I don't anticipate string searches being common, at least not for anything important, so I think a 12 character case-insensitive alphanumeric prefix will work just fine. How can this be achieved?
...
Thanks again for the quick reply!!> So, if you have ids up to 1235000 (without skipping any), your hash will be 1111 elements in size. And as your number of digits increases, your fully-prefixed hashes will grow. On the other side of things, you will also have hashes like 1, 12, 123, etc., with only a single element.I probably should have mentioned that every ID is actually the time the resource was created, using JavaScript's Date object and checked for uniqueness: (new Date()).getTime(). Whether or not this was a good decision... I guess I'll find out haha.
I did it mainly for the following reasons: 1) It's extremely common for the client to want to know the time some resource was created 2) For the sharding reason you explained, although your method is obviously much better. I might convert everything to your method if you think it would be worth the effort.

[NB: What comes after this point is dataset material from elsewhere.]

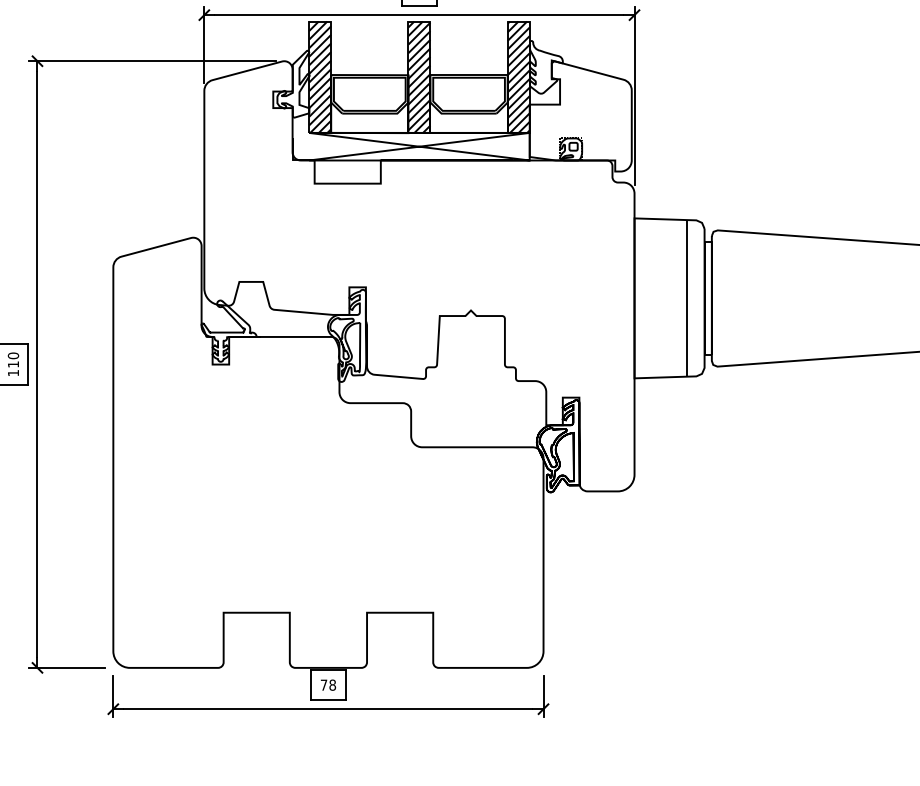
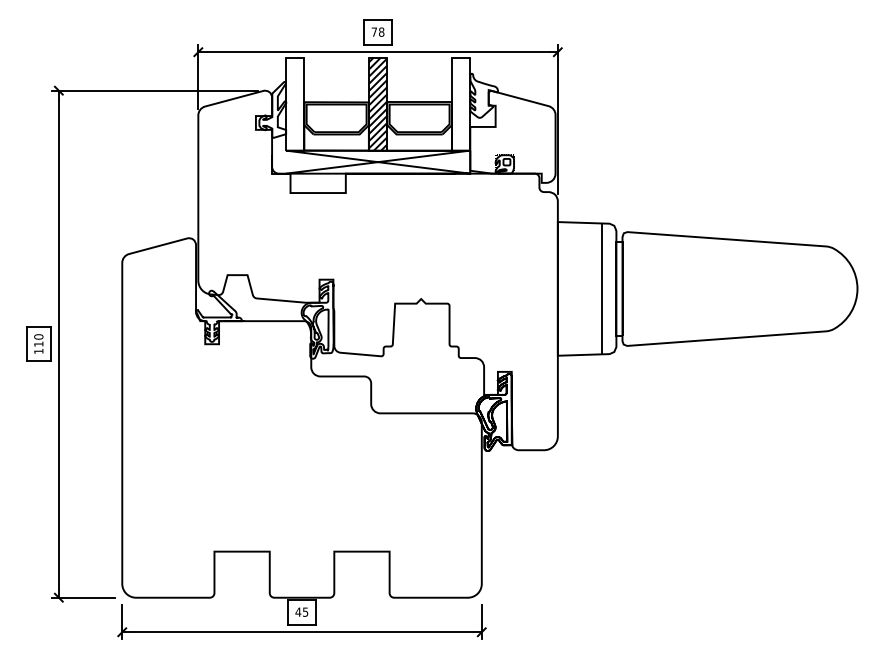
hatch: (319, 76) -> (294, 103), removed
hatch: (518, 76) -> (460, 103), removed
text: (327, 684) -> (301, 611), 78 -> 45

> This functionality will not work in a language that does not have 64 bit integers (Javascript being one in particular, as all numbers in Javascript are IEEE 754 fp doubles). You can test to see if your PHP has 64 bit integers by checking PHP_INT_SIZE.I will definitely try out the algorithm you outlined. I am using Node, but surely there's a way to somehow make Redis interpret the proper value via JavaScript??